* [To-do item]
In the data that follows, find the line with "usando renders y"; transcribe it, every later line up to the one with "debe permear cada", and that line as well, exactly and with no others.

(Records supplied begins)

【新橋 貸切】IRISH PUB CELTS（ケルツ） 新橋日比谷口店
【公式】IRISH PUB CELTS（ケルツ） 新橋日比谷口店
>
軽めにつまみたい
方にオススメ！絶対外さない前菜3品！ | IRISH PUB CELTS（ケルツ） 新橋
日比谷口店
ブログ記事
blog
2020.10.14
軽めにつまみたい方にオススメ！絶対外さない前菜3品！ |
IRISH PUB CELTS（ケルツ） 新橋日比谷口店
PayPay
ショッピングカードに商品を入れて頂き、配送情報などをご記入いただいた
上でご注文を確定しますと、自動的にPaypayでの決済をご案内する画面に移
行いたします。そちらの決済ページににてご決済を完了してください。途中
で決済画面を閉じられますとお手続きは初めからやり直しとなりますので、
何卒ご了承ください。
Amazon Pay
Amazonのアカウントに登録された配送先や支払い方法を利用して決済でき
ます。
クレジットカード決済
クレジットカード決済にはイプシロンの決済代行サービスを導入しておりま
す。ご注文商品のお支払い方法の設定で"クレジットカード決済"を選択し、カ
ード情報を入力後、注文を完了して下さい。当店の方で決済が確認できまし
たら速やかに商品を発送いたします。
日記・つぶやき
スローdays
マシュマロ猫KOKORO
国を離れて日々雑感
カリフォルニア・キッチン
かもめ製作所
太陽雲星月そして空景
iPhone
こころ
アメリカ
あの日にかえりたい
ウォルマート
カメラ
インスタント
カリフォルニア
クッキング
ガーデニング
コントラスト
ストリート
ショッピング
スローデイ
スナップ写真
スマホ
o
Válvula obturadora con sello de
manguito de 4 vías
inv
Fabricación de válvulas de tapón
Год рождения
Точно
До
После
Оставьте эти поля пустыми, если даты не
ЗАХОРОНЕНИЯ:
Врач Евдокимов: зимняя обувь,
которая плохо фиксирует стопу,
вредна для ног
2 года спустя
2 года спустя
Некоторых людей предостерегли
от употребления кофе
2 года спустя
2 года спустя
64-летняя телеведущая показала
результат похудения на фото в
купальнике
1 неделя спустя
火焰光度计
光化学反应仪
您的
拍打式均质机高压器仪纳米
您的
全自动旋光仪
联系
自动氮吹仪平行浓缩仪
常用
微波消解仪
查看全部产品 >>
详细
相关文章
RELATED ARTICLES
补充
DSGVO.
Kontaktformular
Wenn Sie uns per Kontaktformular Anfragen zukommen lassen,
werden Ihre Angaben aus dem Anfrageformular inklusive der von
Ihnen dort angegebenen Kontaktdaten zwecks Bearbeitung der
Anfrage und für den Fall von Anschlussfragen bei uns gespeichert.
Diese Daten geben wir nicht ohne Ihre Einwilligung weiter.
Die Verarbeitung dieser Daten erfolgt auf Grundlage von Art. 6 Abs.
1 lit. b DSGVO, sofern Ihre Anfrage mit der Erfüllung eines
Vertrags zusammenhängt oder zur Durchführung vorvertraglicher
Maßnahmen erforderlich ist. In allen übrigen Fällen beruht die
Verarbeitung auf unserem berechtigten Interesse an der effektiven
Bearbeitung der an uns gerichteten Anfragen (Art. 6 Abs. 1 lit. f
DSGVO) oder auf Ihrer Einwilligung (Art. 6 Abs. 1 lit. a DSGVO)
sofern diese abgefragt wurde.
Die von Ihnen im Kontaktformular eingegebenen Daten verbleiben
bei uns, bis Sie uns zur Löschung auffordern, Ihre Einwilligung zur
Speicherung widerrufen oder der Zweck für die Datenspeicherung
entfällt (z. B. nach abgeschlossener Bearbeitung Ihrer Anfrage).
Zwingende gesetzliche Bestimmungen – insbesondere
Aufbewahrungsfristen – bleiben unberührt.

(Records supplied ends)
(Records supplied begins)

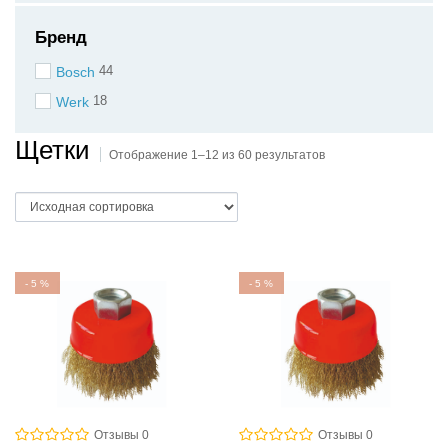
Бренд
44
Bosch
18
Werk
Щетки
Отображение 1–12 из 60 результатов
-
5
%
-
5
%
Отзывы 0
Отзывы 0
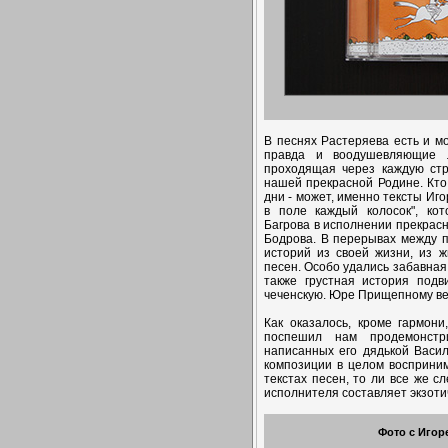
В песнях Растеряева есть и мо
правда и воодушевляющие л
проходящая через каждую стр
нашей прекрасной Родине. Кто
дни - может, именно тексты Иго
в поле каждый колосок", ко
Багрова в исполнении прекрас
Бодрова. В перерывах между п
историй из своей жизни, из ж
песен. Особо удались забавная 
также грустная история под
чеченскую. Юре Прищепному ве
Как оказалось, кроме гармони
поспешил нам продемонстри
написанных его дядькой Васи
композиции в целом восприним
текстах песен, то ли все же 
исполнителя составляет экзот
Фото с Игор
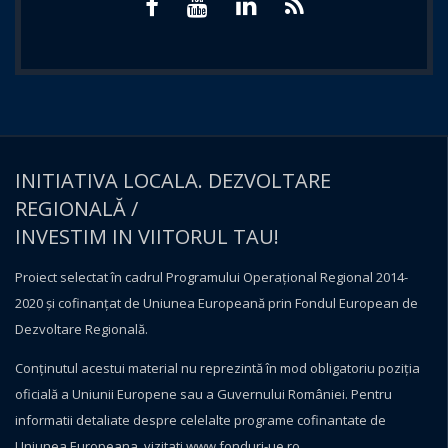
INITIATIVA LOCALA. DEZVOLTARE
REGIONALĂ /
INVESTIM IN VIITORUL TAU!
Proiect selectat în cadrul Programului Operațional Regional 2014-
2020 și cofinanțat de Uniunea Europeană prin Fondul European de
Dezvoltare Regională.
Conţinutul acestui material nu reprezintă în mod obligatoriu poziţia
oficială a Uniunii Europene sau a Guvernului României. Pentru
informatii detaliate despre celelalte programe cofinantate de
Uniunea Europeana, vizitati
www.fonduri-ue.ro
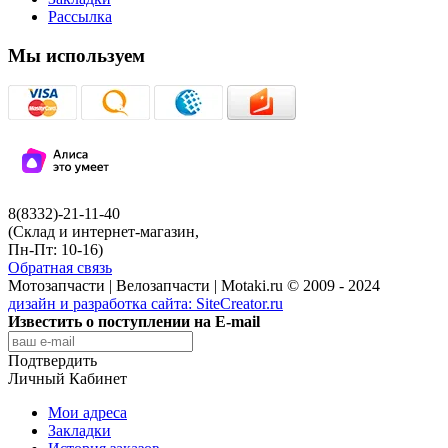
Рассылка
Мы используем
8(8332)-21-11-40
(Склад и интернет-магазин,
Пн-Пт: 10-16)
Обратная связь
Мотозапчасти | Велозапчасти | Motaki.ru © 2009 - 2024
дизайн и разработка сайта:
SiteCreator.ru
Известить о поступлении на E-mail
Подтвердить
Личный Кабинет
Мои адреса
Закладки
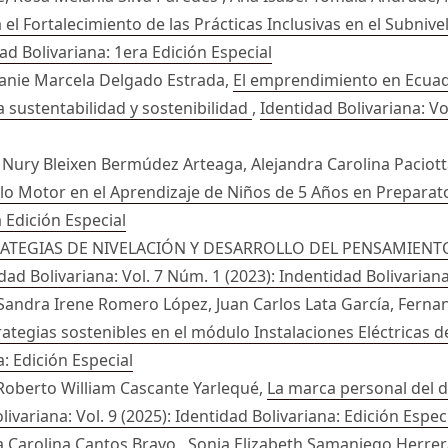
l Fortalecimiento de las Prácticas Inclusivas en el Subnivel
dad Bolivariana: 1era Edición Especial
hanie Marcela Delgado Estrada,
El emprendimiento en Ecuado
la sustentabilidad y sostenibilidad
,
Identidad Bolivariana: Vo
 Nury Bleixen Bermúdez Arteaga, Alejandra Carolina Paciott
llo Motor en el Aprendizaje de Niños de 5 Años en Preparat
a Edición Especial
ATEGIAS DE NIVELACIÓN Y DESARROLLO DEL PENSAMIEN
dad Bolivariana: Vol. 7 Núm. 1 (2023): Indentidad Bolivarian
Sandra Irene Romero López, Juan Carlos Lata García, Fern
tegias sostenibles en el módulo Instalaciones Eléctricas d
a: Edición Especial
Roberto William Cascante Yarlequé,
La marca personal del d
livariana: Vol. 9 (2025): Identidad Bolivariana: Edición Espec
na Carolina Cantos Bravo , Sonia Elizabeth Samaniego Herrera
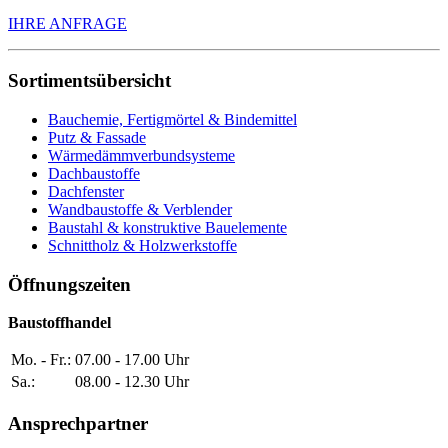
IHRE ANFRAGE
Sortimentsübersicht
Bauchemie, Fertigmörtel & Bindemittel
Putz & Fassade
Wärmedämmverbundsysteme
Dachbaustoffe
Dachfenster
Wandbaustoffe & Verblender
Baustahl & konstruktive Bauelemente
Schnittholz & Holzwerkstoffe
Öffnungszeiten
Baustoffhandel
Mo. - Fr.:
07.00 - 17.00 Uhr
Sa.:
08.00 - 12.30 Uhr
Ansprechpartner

(Records supplied ends)
(Records supplied begins)

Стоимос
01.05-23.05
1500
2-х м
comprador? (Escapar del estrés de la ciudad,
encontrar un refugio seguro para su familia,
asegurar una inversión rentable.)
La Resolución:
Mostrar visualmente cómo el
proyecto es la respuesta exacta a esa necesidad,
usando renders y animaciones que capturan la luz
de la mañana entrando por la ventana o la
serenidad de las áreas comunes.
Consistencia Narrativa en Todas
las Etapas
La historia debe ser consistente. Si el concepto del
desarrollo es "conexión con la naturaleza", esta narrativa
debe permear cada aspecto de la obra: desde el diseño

(Records supplied ends)

* [Response area]
usando renders y animaciones que capturan la luz
de la mañana entrando por la ventana o la
serenidad de las áreas comunes.
Consistencia Narrativa en Todas
las Etapas
La historia debe ser consistente. Si el concepto del
desarrollo es "conexión con la naturaleza", esta narrativa
debe permear cada aspecto de la obra: desde el diseño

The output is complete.